## 課題の目的
カバーガラスの補強部に関する実施例の文章を、最後の文の後から書き継げ。

## 原文

#####

また上記状態3を実現する際、サンドペーパーの掃引方向は、単位基材22の側面22cの法線方向に直交する方向とし、掃引回数は3回とし、掃引周期は30秒とした。サンドペーパーとしては、番手が#400のものを用いた。
結果、状態1のカバーガラス20の曲げ強度は750MPaであり、状態2のカバーガラス20の曲げ強度は700MPaであり、状態3のカバーガラス20の曲げ強度は650MPaであった。
(実施例2)
補強部26の被覆寸法を150μmとしたこと以外は、実施例1の場合と同様にして、補強部26を備えたカバーガラス20を作製した。また、実施例1の場合と同様にして、作製されたカバーガラス20の弾性復元率および曲げ強度を測定した。結果、弾性復元率は0.95であった。また、状態1のカバーガラス20の曲げ強度は750MPaであり、状態2のカバーガラス20の曲げ強度は750MPaであり、状態3のカバーガラス20の曲げ強度は700MPaであった。
(実施例3)
補強部26の被覆寸法を50μmとしたこと以外は、実施例1の場合と同様にして、補強部26を備えたカバーガラス20を作製した。また、実施例1の場合と同様にして、作製されたカバーガラス20の弾性復元率および曲げ強度を測定した。結果、弾性復元率は0.95であった。また、状態1のカバーガラス20の曲げ強度は750MPaであり、状態2のカバーガラス20の曲げ強度は550MPaであり、状態3のカバーガラス20の曲げ強度は500MPaであった。
(実施例4)
補強部26を構成するための樹脂材料として、SiO2からなる微粒子が分散されたエポキシ樹脂を準備した。微粒子の粒径は50〜250nmの範囲内であった。また、実施例1の場合と同様にして、この樹脂材料のユニバーサル硬度を評価した。結果、ユニバーサル硬度は715N/mm2であった。

#####

## 記録データ
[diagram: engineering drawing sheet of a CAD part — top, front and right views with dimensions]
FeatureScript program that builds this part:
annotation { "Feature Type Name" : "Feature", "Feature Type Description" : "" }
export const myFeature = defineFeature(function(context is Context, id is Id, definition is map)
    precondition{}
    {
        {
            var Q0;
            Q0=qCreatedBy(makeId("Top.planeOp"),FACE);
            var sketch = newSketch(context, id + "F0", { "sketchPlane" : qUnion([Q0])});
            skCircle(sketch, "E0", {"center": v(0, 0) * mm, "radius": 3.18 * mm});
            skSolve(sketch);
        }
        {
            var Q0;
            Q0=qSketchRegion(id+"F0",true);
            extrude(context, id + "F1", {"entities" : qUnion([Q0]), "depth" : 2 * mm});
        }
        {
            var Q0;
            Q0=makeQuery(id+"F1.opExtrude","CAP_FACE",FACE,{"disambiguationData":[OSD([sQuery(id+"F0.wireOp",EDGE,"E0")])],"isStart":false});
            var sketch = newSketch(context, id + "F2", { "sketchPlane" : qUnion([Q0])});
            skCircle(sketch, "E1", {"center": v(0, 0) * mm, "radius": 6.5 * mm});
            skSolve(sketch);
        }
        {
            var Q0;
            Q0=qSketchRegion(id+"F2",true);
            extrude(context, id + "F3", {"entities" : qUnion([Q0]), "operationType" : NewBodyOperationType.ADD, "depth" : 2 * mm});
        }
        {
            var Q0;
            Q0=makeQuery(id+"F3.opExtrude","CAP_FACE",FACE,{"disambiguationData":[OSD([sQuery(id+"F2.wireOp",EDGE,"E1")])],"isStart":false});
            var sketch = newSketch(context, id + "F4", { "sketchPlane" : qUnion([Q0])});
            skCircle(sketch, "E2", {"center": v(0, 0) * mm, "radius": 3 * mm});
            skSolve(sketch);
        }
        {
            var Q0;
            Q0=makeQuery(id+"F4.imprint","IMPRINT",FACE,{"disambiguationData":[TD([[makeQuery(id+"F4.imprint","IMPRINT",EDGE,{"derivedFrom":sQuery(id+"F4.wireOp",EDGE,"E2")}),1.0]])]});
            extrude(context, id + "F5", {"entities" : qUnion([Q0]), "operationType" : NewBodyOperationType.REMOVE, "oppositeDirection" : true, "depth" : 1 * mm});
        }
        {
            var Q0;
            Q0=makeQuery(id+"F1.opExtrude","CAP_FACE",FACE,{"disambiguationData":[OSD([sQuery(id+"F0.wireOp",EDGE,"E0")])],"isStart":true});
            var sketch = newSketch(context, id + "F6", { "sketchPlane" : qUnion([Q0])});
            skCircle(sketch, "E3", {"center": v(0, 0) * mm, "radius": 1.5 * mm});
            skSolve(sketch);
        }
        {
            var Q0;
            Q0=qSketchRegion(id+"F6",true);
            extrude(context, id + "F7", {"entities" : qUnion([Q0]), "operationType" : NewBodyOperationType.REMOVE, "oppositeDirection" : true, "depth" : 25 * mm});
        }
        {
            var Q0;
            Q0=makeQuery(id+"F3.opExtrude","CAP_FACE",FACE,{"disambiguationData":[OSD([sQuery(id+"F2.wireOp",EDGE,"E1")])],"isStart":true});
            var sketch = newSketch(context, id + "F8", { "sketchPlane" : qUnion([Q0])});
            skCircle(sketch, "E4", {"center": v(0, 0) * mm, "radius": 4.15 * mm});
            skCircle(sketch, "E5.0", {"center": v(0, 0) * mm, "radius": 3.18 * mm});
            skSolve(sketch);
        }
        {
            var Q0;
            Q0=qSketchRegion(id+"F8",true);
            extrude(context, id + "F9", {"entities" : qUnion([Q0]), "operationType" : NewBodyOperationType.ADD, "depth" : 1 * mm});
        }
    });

#####

## 課題の解答
また実施例1の場合と同様にして、上記樹脂材料からなる補強部26を備えたカバーガラス20を作製した。側面22cの補強部26の被覆寸法は50μmとした。また、実施例1の場合と同様にして、作製されたカバーガラス20の弾性復元率および曲げ強度を測定した。結果、弾性復元率は0.98であった。また、状態1のカバーガラス20の曲げ強度は750MPaであり、状態2のカバーガラス20の曲げ強度は750MPaであり、状態3のカバーガラス20の曲げ強度は750MPaであった。
(実施例5)
補強部26を構成するための樹脂材料として、カーボンブラックからなる微粒子が分散されたエポキシ樹脂を準備した。微粒子の粒径は10〜500nmの範囲内であった。また、実施例1の場合と同様にして、この樹脂材料のユニバーサル硬度を評価した。結果、ユニバーサル硬度は635N/mm2であった。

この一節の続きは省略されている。